----- EXERCISE MATERIAL -----
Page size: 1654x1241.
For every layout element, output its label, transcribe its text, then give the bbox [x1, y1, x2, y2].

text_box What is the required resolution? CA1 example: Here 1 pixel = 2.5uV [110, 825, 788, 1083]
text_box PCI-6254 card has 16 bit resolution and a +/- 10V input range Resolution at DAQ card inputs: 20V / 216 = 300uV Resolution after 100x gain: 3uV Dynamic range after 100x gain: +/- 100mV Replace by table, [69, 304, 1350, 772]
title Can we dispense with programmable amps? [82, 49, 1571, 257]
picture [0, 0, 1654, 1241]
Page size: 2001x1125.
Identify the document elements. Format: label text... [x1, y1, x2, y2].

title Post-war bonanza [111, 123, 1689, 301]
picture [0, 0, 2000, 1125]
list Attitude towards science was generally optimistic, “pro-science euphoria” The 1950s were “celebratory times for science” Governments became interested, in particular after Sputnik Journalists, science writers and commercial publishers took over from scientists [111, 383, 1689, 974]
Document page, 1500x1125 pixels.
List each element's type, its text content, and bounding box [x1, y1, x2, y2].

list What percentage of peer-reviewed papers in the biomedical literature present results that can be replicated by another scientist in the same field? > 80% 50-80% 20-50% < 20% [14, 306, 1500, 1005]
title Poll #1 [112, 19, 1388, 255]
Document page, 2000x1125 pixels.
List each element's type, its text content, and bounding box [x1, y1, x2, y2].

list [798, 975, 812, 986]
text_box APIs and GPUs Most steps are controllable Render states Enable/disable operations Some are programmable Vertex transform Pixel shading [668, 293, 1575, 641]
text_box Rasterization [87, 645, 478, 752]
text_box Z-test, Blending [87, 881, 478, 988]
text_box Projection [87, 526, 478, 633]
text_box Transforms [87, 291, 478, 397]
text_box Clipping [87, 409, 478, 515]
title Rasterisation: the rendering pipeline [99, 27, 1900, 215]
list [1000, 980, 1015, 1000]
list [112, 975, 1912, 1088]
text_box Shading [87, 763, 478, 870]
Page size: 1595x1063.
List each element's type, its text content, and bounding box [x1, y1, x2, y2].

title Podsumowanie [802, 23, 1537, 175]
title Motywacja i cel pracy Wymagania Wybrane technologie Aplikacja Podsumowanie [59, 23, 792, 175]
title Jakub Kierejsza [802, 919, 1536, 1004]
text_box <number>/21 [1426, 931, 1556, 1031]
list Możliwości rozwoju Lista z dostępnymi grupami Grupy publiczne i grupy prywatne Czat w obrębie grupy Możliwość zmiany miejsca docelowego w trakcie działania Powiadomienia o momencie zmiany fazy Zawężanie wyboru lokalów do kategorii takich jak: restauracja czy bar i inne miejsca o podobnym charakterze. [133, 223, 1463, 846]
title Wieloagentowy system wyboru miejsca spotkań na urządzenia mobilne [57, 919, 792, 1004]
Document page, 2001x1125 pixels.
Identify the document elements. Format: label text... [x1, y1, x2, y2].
-----
◆ **REQUIREMENT**:
Please write out all the records again, replacing "bounding box" with "box coordinates" and leaving everything else unchanged.

◆ **THE ANSWER**:
Page size: 1654x1241.
For every layout element, output its label, transcribe its text, then give the bbox [x1, y1, x2, y2].

text_box What is the required resolution? CA1 example: Here 1 pixel = 2.5uV [110, 825, 788, 1083]
text_box PCI-6254 card has 16 bit resolution and a +/- 10V input range Resolution at DAQ card inputs: 20V / 216 = 300uV Resolution after 100x gain: 3uV Dynamic range after 100x gain: +/- 100mV Replace by table, [69, 304, 1350, 772]
title Can we dispense with programmable amps? [82, 49, 1571, 257]
picture [0, 0, 1654, 1241]
Page size: 2001x1125.
Identify the document elements. Format: label text... [x1, y1, x2, y2].

title Post-war bonanza [111, 123, 1689, 301]
picture [0, 0, 2000, 1125]
list Attitude towards science was generally optimistic, “pro-science euphoria” The 1950s were “celebratory times for science” Governments became interested, in particular after Sputnik Journalists, science writers and commercial publishers took over from scientists [111, 383, 1689, 974]
Document page, 1500x1125 pixels.
List each element's type, its text content, and box coordinates [x1, y1, x2, y2].

list What percentage of peer-reviewed papers in the biomedical literature present results that can be replicated by another scientist in the same field? > 80% 50-80% 20-50% < 20% [14, 306, 1500, 1005]
title Poll #1 [112, 19, 1388, 255]
Document page, 2000x1125 pixels.
List each element's type, its text content, and box coordinates [x1, y1, x2, y2].

list [798, 975, 812, 986]
text_box APIs and GPUs Most steps are controllable Render states Enable/disable operations Some are programmable Vertex transform Pixel shading [668, 293, 1575, 641]
text_box Rasterization [87, 645, 478, 752]
text_box Z-test, Blending [87, 881, 478, 988]
text_box Projection [87, 526, 478, 633]
text_box Transforms [87, 291, 478, 397]
text_box Clipping [87, 409, 478, 515]
title Rasterisation: the rendering pipeline [99, 27, 1900, 215]
list [1000, 980, 1015, 1000]
list [112, 975, 1912, 1088]
text_box Shading [87, 763, 478, 870]
Page size: 1595x1063.
List each element's type, its text content, and box coordinates [x1, y1, x2, y2].

title Podsumowanie [802, 23, 1537, 175]
title Motywacja i cel pracy Wymagania Wybrane technologie Aplikacja Podsumowanie [59, 23, 792, 175]
title Jakub Kierejsza [802, 919, 1536, 1004]
text_box <number>/21 [1426, 931, 1556, 1031]
list Możliwości rozwoju Lista z dostępnymi grupami Grupy publiczne i grupy prywatne Czat w obrębie grupy Możliwość zmiany miejsca docelowego w trakcie działania Powiadomienia o momencie zmiany fazy Zawężanie wyboru lokalów do kategorii takich jak: restauracja czy bar i inne miejsca o podobnym charakterze. [133, 223, 1463, 846]
title Wieloagentowy system wyboru miejsca spotkań na urządzenia mobilne [57, 919, 792, 1004]
Document page, 2001x1125 pixels.
Identify the document elements. Format: label text... [x1, y1, x2, y2].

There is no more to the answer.